STARTING TEST: "(0 )"
STARTING TEST: "0"
^C*** Exception (reporting due to +RTS -xc): (THUNK_STATIC), stack trace: 
  Test.Framework.Improving.runImprovingIO,
  called from Test.Framework.Providers.QuickCheck2.runProperty,
  called from Test.Framework.Providers.QuickCheck2.runTest,
  called from Test.Framework.Runners.Core.runSimpleTest,
  called from Test.Framework.Runners.Core.runTestTree.go,
  called from Test.Framework.Runners.Core.runTestTree,
  called from Test.Framework.Runners.Core.runTests',
  called from Test.Framework.Runners.Core.runTests,
  called from Test.Framework.Runners.Console.defaultMainWithOpts,
  called from Test.Framework.Runners.Console.defaultMainWithArgs,
  called from Test.Framework.Runners.Console.defaultMain,
  called from Main.main
<snip: 2 more identical backtraces>
*** Exception (reporting due to +RTS -xc): (THUNK_STATIC), stack trace: 
  Test.Framework.Runners.Console.Utilities.hideCursorDuring,
  called from Test.Framework.Runners.Console.Run.showRunTestsTop,
  called from Test.Framework.Improving.runImprovingIO,
  called from Test.Framework.Providers.QuickCheck2.runProperty,
  called from Test.Framework.Providers.QuickCheck2.runTest,
  called from Test.Framework.Runners.Core.runSimpleTest,
  called from Test.Framework.Runners.Core.runTestTree.go,
  called from Test.Framework.Runners.Core.runTestTree,
  called from Test.Framework.Runners.Core.runTests',
  called from Test.Framework.Runners.Core.runTests,
  called from Test.Framework.Runners.Console.defaultMainWithOpts,
  called from Test.Framework.Runners.Console.defaultMainWithArgs,
  called from Test.Framework.Runners.Console.defaultMain,
  called from Main.main

Can anyone tell me:

  1. Why I see multiple STARTING TEST lines without GOOD or NOPE between them, despite the -j1?

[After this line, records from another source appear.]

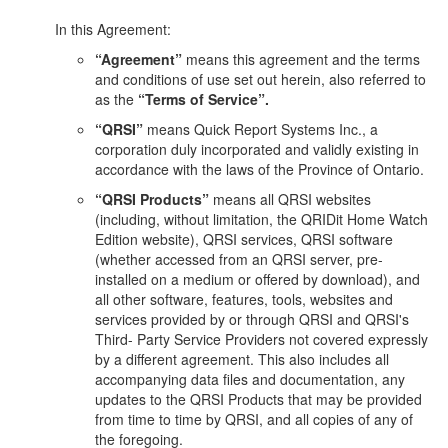
In this Agreement:
“Agreement”
means this agreement and the terms
and conditions of use set out herein, also referred to
as the
“Terms of Service”.
“QRSI”
means Quick Report Systems Inc., a
corporation duly incorporated and validly existing in
accordance with the laws of the Province of Ontario.
“QRSI Products”
means all QRSI websites
(including, without limitation, the QRIDit Home Watch
Edition website), QRSI services, QRSI software
(whether accessed from an QRSI server, pre-
installed on a medium or offered by download), and
all other software, features, tools, websites and
services provided by or through QRSI and QRSI's
Third- Party Service Providers not covered expressly
by a different agreement. This also includes all
accompanying data files and documentation, any
updates to the QRSI Products that may be provided
from time to time by QRSI, and all copies of any of
the foregoing.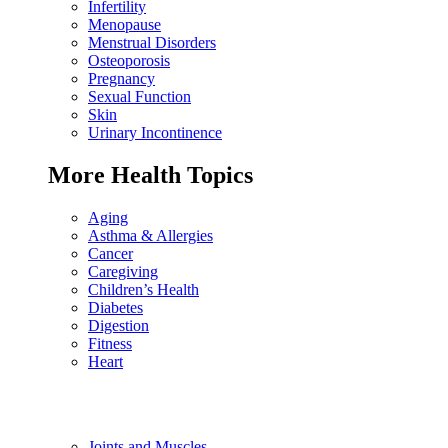
Infertility
Menopause
Menstrual Disorders
Osteoporosis
Pregnancy
Sexual Function
Skin
Urinary Incontinence
More Health Topics
Aging
Asthma & Allergies
Cancer
Caregiving
Children’s Health
Diabetes
Digestion
Fitness
Heart
Joints and Muscles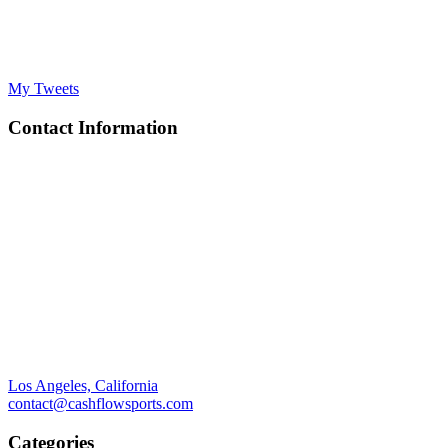
My Tweets
Contact Information
Los Angeles, California
contact@cashflowsports.com
Categories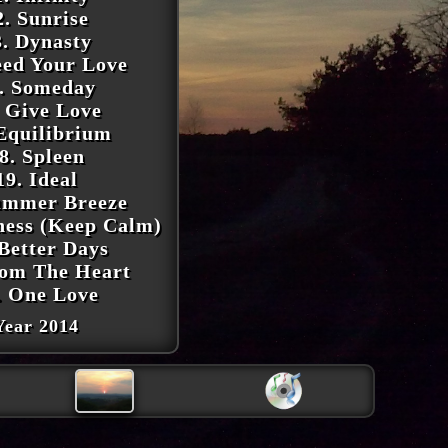
2. Sunrise
3. Dynasty
eed Your Love
. Someday
. Give Love
 Equilibrium
8. Spleen
19. Ideal
ummer Breeze
iness (Keep Calm)
 Better Days
rom The Heart
. One Love
Year 2014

  2. How I get an actual stack trace that shows where the test is allocating all its memory?

Thanks for any ideas!

1
trace "GOOD" True has no free variables; it is most likely getting optimized and redefined as a global constant so you will see it print at most once. - Li-yao Xia
It is kind of suspicious that there is no mention of your library in the stack trace. Now that you have a counterexample you might want to try isolating it in a standalone executable. - Li-yao Xia
Duh... Thanks for spotting the trace problem. I'll have a proper stare at this again this evening. - Rupert Swarbrick

1 Answers

0
votes

For anyone who finds this question, the problem with my code was that my arbitrary instance for expressions didn't constrain sizes properly, so sometimes tried to make enormous trees. See the "Generating Recursive Data Types" section of the QuickCheck manual for what I should have been doing!

I found that running commands like:

./long/path/to/foo-test -o3 +RTS -xc

helped me figure out what was going on. Strangely, the backtrace still shows several threads of execution. I don't really understand why, but at least I could then see that I was spending time in my "makeAnExpr" function. The trick is to tune the timeout (3 seconds above) so that it doesn't kill a test until it's well and truly stuck, but does stop it before it starts eating all your RAM!